I can trace the idea back to the summer I moved here. I had taken a lot of figurative painting courses in Canada and learned an academic way of working. When I moved to New York I had this weird feeling that there was something inconsequential to all that I had learned. It didn’t feel as if it were a means to make a statement or express my feelings or the concepts I wanted to explore. Painting traditional portraits didn’t correspond to what I was thinking about or going through. I wanted to unlearn that form of painting by doing anti-paintings. So I did the opposite of what I had been taught. I did these really fast paintings that were super self-involved and obsessive. The word that year was “selfie” and what was annoying was how much women, and their self-representation through the use of selfies, was being talked and written about. So the paintings are a satire of how people see me and how people see women who represent themselves. People tried to call me a selfie artist and I thought, Why? I do sculpture and traditional oil paintings of myself and other people. But I ended up doing a bunch of them because it was so much fun to unlearn painting.
Do you still have the paintings?
That was a difficult thing to figure out because I initially thought they should only exist in the photo that I took of myself after I had made the painting. It was a way of pushing this overtly narcissistic, over-the-top performance even further. So I took these photos and I made a zine and that was to be the finished piece. At that point I didn’t have an art career but when that started to happen people wanted those paintings. My gallery sold a few of them and they were sold with the understanding that if I wanted to have an exhibition I would always be able to get them back. I also painted over some of them because I felt they weren’t finished. So it was a weird, not really thought-through performative event.
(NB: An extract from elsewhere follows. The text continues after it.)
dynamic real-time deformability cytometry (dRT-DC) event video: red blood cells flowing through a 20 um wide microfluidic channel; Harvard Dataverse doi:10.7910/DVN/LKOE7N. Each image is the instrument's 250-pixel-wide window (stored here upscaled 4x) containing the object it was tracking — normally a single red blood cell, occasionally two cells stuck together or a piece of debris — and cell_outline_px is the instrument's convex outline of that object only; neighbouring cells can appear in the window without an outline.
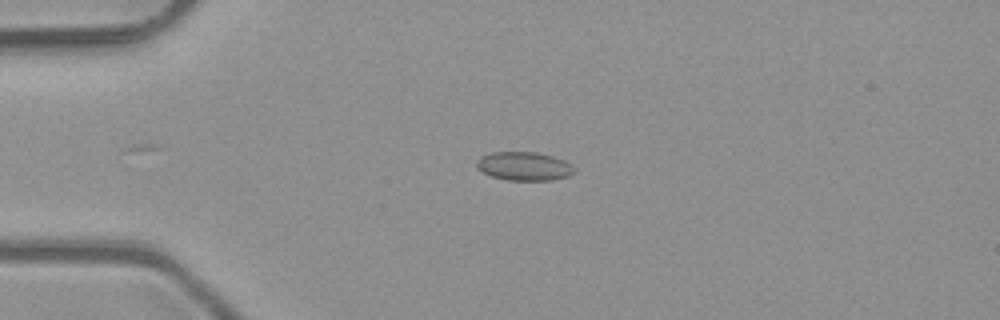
{"species": "common noctule bat (a hibernating species)", "species_latin": "Nyctalus noctula", "temperature_condition": "room temperature", "stored_images_in_passage": 37, "camera_frame_rate_fps": 3000, "um_per_image_px": 0.085, "animal": {"sex": "male", "body_mass_g": 23.1, "forearm_length_mm": 52.7}, "frame": {"image": 1, "passage_image": 1, "time_ms": 0.0, "image_size_px": [1000, 320], "cell_outline_px": [[576, 168], [568, 176], [552, 180], [508, 180], [492, 176], [476, 168], [476, 160], [480, 156], [492, 152], [536, 152], [552, 156], [564, 160], [572, 164]], "centroid_in_image_um": [44.54, 14.12], "position_along_channel_um": 40.5, "area_um2": 16.3}}
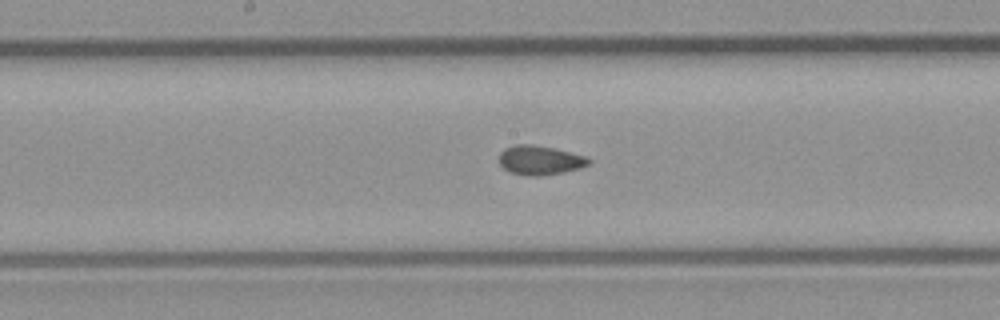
{"frame": {"image": 2, "passage_image": 15, "time_ms": 4.667, "image_size_px": [1000, 320], "cell_outline_px": [[592, 164], [580, 168], [564, 172], [540, 176], [528, 176], [512, 172], [504, 168], [500, 164], [500, 152], [504, 148], [516, 144], [528, 144], [556, 148], [584, 156], [592, 160]], "centroid_in_image_um": [45.93, 13.61], "position_along_channel_um": 202.3, "area_um2": 15.32}}
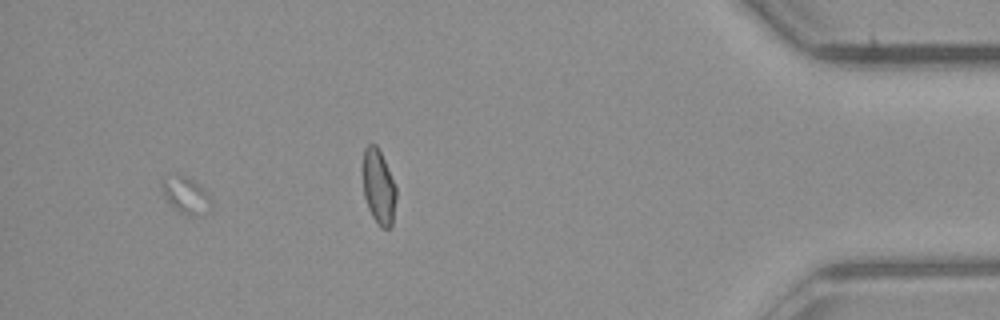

You have said that one of the things you want to do is to investigate what constitutes an act of narcissism.
I was interested in it because of its connection to misogyny. Narcissism is a pejorative word that tends to be gendered. Women are supposed to be humble, shy, tame and domesticated, and narcissism is seen as this over-the-top pride that makes them untrustworthy. A lot of words carry a gendered stigma, so my work investigates the misogynistic parts of everyday life and how we talk about or perceive women.
Your videos are populated with beautiful creatures of every gender and every sexual inclination.
Part of it is because I am surrounded by people who don’t adhere to a binary. My friends identify in whatever way they want. Casting the way I do is not a question of intention as much as representing what’s around me. So I use classic, almost canonical ideas of normalized beauty, but on the other hand I like to provide inconsistencies. My video called Feral and wide-eyed in the garden has a cast of diverse people playing roles based on Adam and Eve. The characters are beautiful and understandable as Adam and Eve but the “natural” beauty is in quotation marks. It’s an airbrushed, unnatural and fake garden. I’m interested in these dissonant realities. When we see beauty we want to be able to quantify, domesticate, understand and protect it, but we also want to violate it. I have always had a really bizarre relationship with beauty.